◆ DATA FOR THE TASK ◆
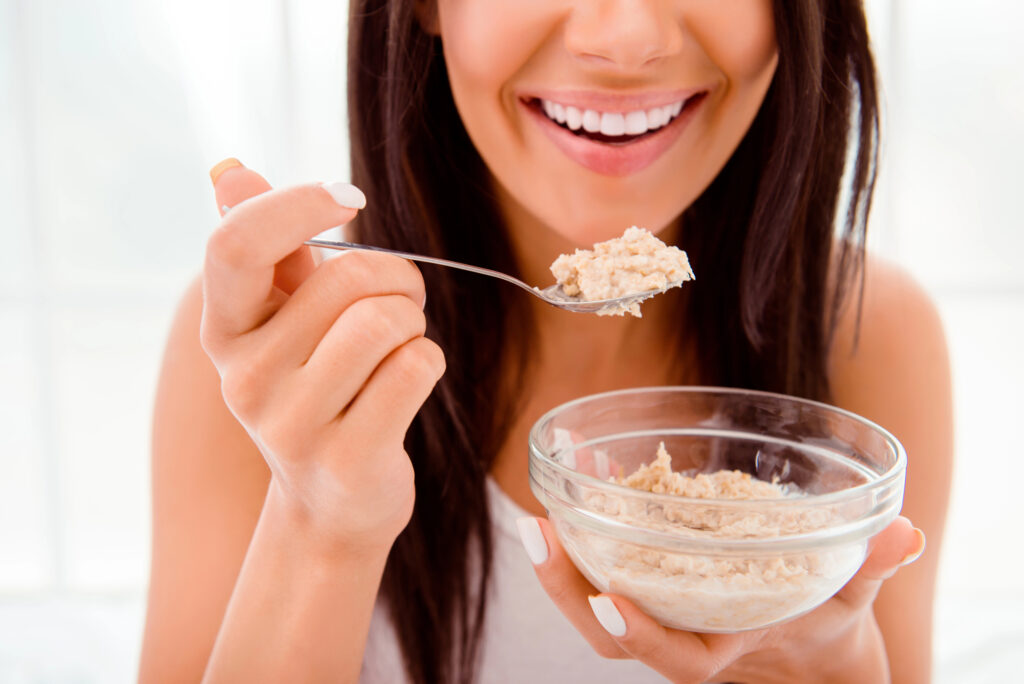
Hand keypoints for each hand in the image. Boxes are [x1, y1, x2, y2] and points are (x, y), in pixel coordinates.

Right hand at [200, 160, 444, 551]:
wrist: (330, 503)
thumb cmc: (315, 389)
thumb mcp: (281, 320)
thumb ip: (266, 247)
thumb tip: (234, 171)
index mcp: (223, 330)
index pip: (236, 245)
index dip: (296, 205)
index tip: (348, 197)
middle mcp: (244, 377)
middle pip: (348, 279)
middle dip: (396, 278)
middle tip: (400, 302)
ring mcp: (291, 425)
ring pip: (386, 322)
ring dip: (413, 322)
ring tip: (400, 345)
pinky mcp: (347, 459)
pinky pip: (414, 366)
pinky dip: (428, 360)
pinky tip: (409, 383)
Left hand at [517, 515, 924, 682]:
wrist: (803, 649)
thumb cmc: (825, 625)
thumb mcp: (851, 601)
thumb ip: (871, 568)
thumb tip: (905, 532)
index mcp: (722, 648)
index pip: (675, 657)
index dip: (641, 635)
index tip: (609, 605)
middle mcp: (679, 632)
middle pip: (608, 631)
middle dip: (567, 586)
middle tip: (536, 532)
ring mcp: (660, 609)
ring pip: (595, 597)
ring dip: (563, 556)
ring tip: (539, 503)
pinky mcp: (653, 582)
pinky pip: (609, 561)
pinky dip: (590, 524)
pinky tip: (583, 472)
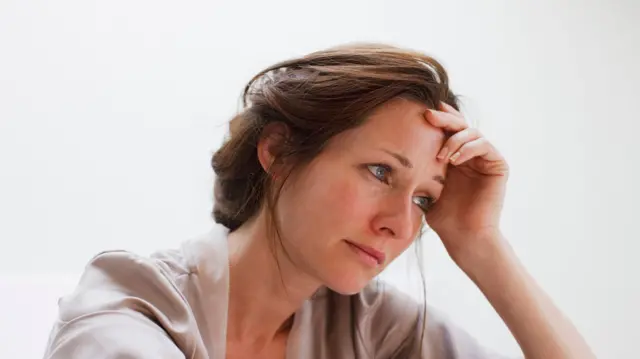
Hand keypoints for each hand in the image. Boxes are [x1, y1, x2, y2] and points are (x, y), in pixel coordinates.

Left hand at [424, 102, 509, 260]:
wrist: (463, 237)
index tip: (419, 111)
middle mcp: (471, 155)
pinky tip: (454, 159)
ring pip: (472, 132)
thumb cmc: (442, 217)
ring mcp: (485, 159)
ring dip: (454, 139)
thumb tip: (393, 150)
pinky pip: (484, 146)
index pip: (447, 129)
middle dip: (444, 119)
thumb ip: (418, 167)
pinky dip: (468, 148)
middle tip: (428, 116)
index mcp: (454, 156)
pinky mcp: (498, 166)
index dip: (437, 118)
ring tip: (440, 155)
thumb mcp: (424, 186)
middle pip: (460, 125)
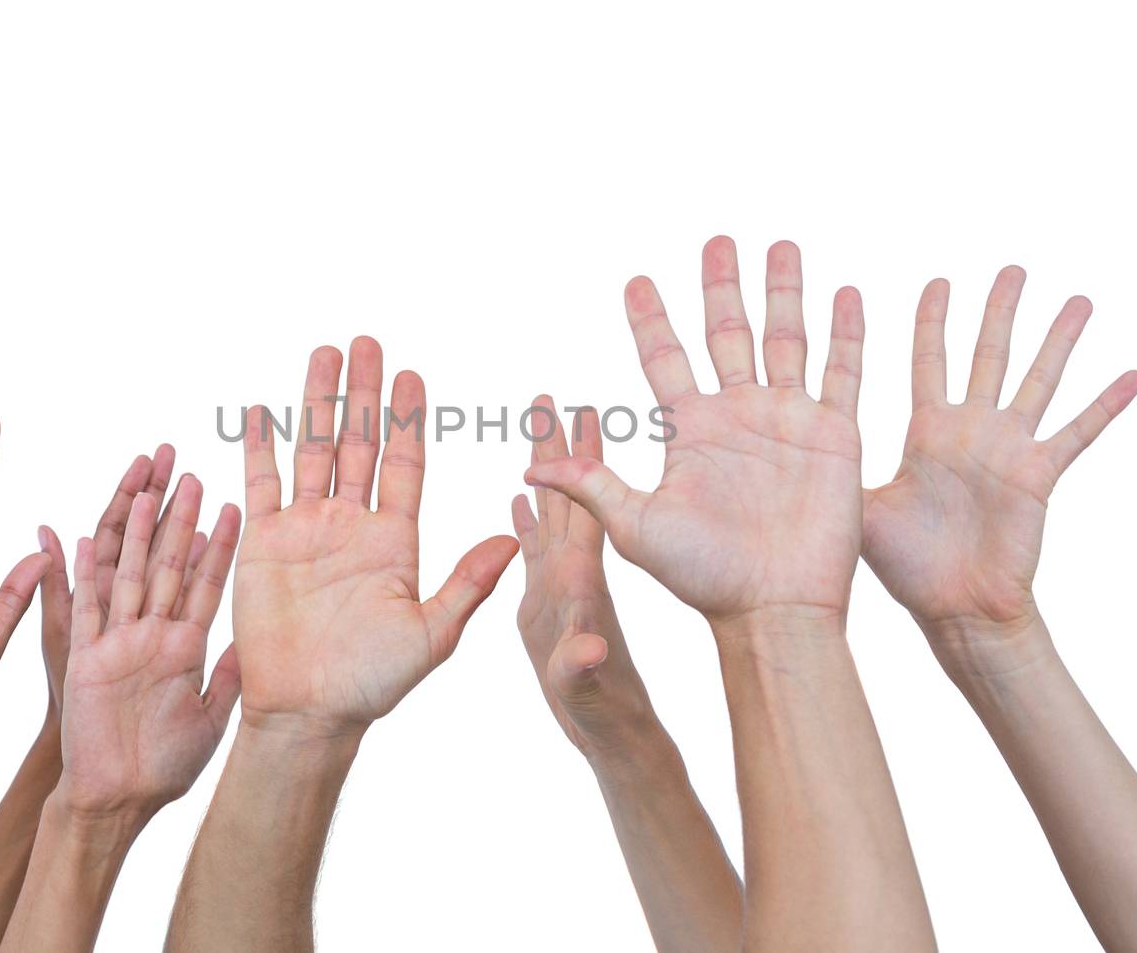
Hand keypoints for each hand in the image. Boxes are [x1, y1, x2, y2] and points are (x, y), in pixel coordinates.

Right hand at [55, 472, 242, 817]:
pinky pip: (84, 612)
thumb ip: (229, 677)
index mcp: (184, 646)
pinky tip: (84, 537)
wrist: (119, 798)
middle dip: (177, 517)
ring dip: (135, 532)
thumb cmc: (166, 766)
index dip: (218, 544)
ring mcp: (118, 644)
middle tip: (188, 471)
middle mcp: (152, 635)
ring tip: (144, 487)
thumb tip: (254, 643)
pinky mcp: (87, 661)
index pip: (205, 582)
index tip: (233, 503)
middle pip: (166, 564)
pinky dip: (82, 577)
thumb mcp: (211, 718)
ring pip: (128, 574)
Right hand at [233, 336, 519, 733]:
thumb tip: (513, 540)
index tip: (414, 375)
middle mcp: (352, 524)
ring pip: (313, 448)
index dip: (408, 419)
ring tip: (324, 352)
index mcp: (395, 539)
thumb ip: (468, 584)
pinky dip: (260, 446)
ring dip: (318, 401)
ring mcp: (306, 529)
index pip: (404, 463)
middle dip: (365, 391)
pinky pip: (261, 484)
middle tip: (368, 341)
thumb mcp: (432, 634)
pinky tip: (261, 409)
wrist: (309, 713)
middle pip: (360, 441)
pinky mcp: (263, 543)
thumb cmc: (374, 683)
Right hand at [512, 397, 658, 760]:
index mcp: (582, 582)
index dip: (581, 458)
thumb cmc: (607, 718)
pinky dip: (525, 524)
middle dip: (558, 446)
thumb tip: (586, 651)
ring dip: (543, 476)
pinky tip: (519, 502)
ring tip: (534, 433)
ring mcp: (558, 589)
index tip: (579, 405)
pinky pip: (532, 552)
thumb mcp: (586, 691)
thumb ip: (580, 668)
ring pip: (549, 517)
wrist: (617, 740)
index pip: (584, 506)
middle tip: (548, 395)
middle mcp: (571, 575)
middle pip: (565, 497)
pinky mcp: (545, 608)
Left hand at [525, 238, 864, 621]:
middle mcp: (737, 415)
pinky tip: (847, 293)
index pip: (665, 357)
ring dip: (783, 291)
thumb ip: (590, 489)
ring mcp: (788, 421)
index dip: (651, 319)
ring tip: (779, 244)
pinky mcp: (834, 437)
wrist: (773, 608)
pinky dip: (847, 334)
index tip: (635, 280)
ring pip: (786, 338)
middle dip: (722, 286)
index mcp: (689, 430)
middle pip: (728, 332)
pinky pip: (842, 374)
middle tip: (716, 239)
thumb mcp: (636, 527)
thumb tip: (526, 468)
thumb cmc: (703, 578)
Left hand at [862, 268, 1136, 630]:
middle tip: (1011, 266)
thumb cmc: (903, 567)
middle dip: (997, 311)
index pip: (928, 360)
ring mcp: (1008, 450)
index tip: (939, 280)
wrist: (954, 610)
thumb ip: (834, 470)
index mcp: (926, 432)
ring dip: (1057, 340)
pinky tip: (1134, 374)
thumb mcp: (860, 508)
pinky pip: (1077, 433)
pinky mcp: (1038, 476)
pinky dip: (1105, 405)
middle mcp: (969, 431)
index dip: (932, 321)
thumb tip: (788, 451)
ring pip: (1036, 380)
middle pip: (986, 354)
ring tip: (1077, 300)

◆ PROBLEM DETAILS ◆
Reprint each of the records exactly and skip the images.

◆ EXPECTED ANSWER ◆
Hand keypoints for each hand in the image. Boxes are [x1, y1, x2, y2] and points are (x, y), in pixel coordinates.

Right hand at [200, 160, 444, 551]:
wrist: (330, 503)
thumb cmc: (315, 389)
thumb mcp: (281, 320)
thumb ip: (266, 247)
thumb tip: (234, 171)
index mcp: (223, 330)
index pip: (236, 245)
index dip: (296, 205)
index tip: (348, 197)
middle mcp: (244, 377)
middle pip: (348, 279)
middle dip: (396, 278)
middle tip: (400, 302)
ring mcp: (291, 425)
ring pip: (386, 322)
ring dip: (413, 322)
ring tip: (400, 345)
pinky mcp: (347, 459)
pinky pip: (414, 366)
pinky dip: (428, 360)
pinky tip: (409, 383)
Left hand at [517, 515, 924, 682]:
wrist: (803, 649)
thumb cmc: (825, 625)
thumb mcp: (851, 601)
thumb ip: (871, 568)
thumb tip: (905, 532)
index mcp: (722, 648)
index pip: (675, 657)
index dip: (641, 635)
index tip: (609, 605)
middle mcp: (679, 632)
middle pip: (608, 631)
middle dip: (567, 586)
middle tip: (536, 532)
ring mcp: (660, 609)
ring pip: (595, 597)
ring dip: (563, 556)
ring tip: (539, 503)
pinky mcp: (653, 582)
pinky pip: (609, 561)
pinky dip: (590, 524)
pinky tip: (583, 472)
Hand keypoints for each hand in the image. Boxes are [x1, y1, x2, y2] and points are (x, y), in pixel coordinates.

Left hand at [424, 102, 509, 260]:
wrist: (463, 237)
index tip: (419, 111)
middle mcp: (471, 155)
pinky tip: (454, 159)
ring pip: (472, 132)
thumb cmc: (442, 217)
ring mcp: (485, 159)
ring dip: (454, 139)
thumb tip: (393, 150)
pinky pip: (484, 146)
index pip: (447, 129)
middle dip: (444, 119)
thumb ip: (418, 167)
pinky dip: (468, 148)
middle tip: (428, 116)
index mcp: (454, 156)
pinky mcp: (498, 166)
index dip: (437, 118)
ring tip: (440, 155)
thumb mcp: (424, 186)
middle pip: (460, 125)
Hand keypoints for each hand in the image. Boxes are [x1, y1, x2, y2] and points are (x, y), in pixel coordinates.

Right hand at [55, 472, 242, 817]:
pinky pip: (84, 612)
thumb ip: (229, 677)
index mcp: (184, 646)
pinky tip: (84, 537)
wrist: (119, 798)
middle dip: (177, 517)
ring dip: (135, 532)
thumb cmc: (166, 766)
index dip: (218, 544)
ring mcp: (118, 644)
middle tip: (188, 471)
middle mcp: (152, 635)
ring tip: (144, 487)
thumb tip: (254, 643)
pinky mcp: (87, 661)
index pip: (205, 582)
index tip: (233, 503)
middle pip: (166, 564)
pinky dip: (82, 577)
thumb mcp: (211, 718)
ring pip: (128, 574)
Right hand at [233, 336, 519, 733]:
thumb tip: (513, 540)
index tip: (414, 375)
middle mcp: (352, 524)
ring pip: (313, 448)
index dip: (408, 419)
ring tip: (324, 352)
index mcp: (395, 539)
thumb ip: (468, 584)
pinky dip: (260, 446)
ring dip: (318, 401)
ring mcp: (306, 529)
index pip: (404, 463)
middle dip: (365, 391)
pinky pip: (261, 484)
middle tip: (368, 341)
thumb mcp: (432, 634)
pinky tip: (261, 409)
wrist: (309, 713)
middle pip: (360, 441)
pinky mcp: (263, 543)
thumb cmc: (374, 683)
Right hand at [512, 397, 658, 760]:
index mcp: (582, 582)
index dip: (581, 458)
thumb cmc: (607, 718)
pinky dip: (525, 524)
middle dip: (558, 446)
thumb tip: (586, 651)
ring dip: (543, 476)
pinky tip: (519, 502)
ring tip: (534, 433)
ring mcp: (558, 589)
index tip: (579, 405)
pinky pip: (532, 552)
thumb mcp: (586, 691)
thumb ip: (580, 668)
ring pip: (549, 517)
wrist: (617, 740)
index pip: (584, 506)
middle tip: (548, 395)
middle mcp: (571, 575)
middle pip: (565, 497)
pinky mcp: (545, 608)
Left hand at [525, 238, 864, 621]:
middle mcp: (737, 415)
pinky tip: (847, 293)
index pip: (665, 357)
ring dip: (783, 291)
thumb ip: (590, 489)
ring mcp: (788, 421)
index dip: (651, 319)
ring tip: (779, 244)
pinky mcp: (834, 437)
wrist: (773, 608)
pinky dip: (847, 334)
index tip: (635, 280)
ring pip: (786, 338)
middle dip: (722, 286)
index mcp: (689, 430)
middle pip: (728, 332)
pinky pip: (842, 374)
middle tip: (716, 239)
thumb mcp: (636, 527)
thumb tip: (526, 468)
thumb cmc: (703, 578)
Left hand at [862, 268, 1136, 630]:
middle tip: (1011, 266)
thumb cmc: (903, 567)
middle dip: (997, 311)
index pip: (928, 360)
ring mcp: (1008, 450)
index tip: (939, 280)
wrist: (954, 610)
thumb ip: (834, 470)
index mcp: (926, 432)
ring dip: (1057, 340)
pinky tip: (1134, 374)
thumb mcp: (860, 508)
pinky pip: (1077, 433)
pinky mcp: (1038, 476)
pinky dip: (1105, 405)
middle mcp: (969, 431)
index dip: (932, 321)
thumb tip: (788, 451)
ring pip: (1036, 380)
middle pip: (986, 354)
ring tip: (1077, 300)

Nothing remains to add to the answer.